### WHAT TO DO
When you reach the line that contains "index pip: (604, 367)" in the data below, start reproducing lines exactly, and stop after the line that contains "pinky tip: (729, 428)".

### WORKING DATA

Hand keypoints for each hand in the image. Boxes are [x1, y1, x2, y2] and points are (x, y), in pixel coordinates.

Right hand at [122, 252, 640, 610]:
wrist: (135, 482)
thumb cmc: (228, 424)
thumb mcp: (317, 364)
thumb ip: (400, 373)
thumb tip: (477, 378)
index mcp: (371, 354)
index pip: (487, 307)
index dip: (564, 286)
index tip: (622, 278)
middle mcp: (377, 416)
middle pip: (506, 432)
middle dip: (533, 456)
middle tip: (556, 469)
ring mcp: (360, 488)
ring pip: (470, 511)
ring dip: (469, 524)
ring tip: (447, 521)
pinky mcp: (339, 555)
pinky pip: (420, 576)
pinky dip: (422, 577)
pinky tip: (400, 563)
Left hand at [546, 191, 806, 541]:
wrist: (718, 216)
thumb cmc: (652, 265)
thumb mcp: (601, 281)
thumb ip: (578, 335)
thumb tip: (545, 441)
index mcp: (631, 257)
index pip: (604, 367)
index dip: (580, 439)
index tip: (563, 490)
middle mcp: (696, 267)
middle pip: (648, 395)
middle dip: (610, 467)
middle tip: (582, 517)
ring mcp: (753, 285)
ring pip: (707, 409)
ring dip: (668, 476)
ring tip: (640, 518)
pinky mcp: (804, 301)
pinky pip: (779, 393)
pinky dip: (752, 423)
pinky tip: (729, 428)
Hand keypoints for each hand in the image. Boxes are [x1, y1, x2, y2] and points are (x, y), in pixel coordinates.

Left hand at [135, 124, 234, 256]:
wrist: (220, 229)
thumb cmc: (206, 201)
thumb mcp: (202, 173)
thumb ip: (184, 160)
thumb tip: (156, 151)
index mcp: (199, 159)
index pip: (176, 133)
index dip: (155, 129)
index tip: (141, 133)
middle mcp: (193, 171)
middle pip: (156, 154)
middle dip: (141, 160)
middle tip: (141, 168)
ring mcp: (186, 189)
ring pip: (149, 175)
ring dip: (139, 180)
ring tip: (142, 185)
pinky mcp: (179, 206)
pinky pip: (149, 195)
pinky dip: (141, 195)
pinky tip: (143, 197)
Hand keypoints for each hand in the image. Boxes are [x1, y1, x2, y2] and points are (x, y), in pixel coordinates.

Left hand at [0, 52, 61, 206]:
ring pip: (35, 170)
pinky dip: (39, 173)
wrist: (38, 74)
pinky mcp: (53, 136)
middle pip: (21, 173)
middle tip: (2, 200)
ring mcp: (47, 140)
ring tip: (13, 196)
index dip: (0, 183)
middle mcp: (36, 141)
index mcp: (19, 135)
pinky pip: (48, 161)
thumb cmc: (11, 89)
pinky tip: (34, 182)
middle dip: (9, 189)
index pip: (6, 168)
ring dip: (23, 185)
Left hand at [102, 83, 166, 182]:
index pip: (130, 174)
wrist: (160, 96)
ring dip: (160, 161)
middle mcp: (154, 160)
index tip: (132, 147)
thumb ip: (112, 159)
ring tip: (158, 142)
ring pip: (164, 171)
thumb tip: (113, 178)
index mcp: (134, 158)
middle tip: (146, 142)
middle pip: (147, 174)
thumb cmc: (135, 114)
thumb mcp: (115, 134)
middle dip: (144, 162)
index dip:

### ANSWER
index pip: (604, 367)
index dip: (580, 439)
index tip: (563, 490)
middle mcp: (696, 267)
middle pip: (648, 395)
middle dip: (610, 467)
middle tip: (582, 517)
ring mcp: (753, 285)
ring pip: (707, 409)
ring dip: (668, 476)
ring tip: (640, 518)
pinky mcp: (804, 301)
pinky pip: (779, 393)
pinky dip: (752, 423)
pinky tip: (729, 428)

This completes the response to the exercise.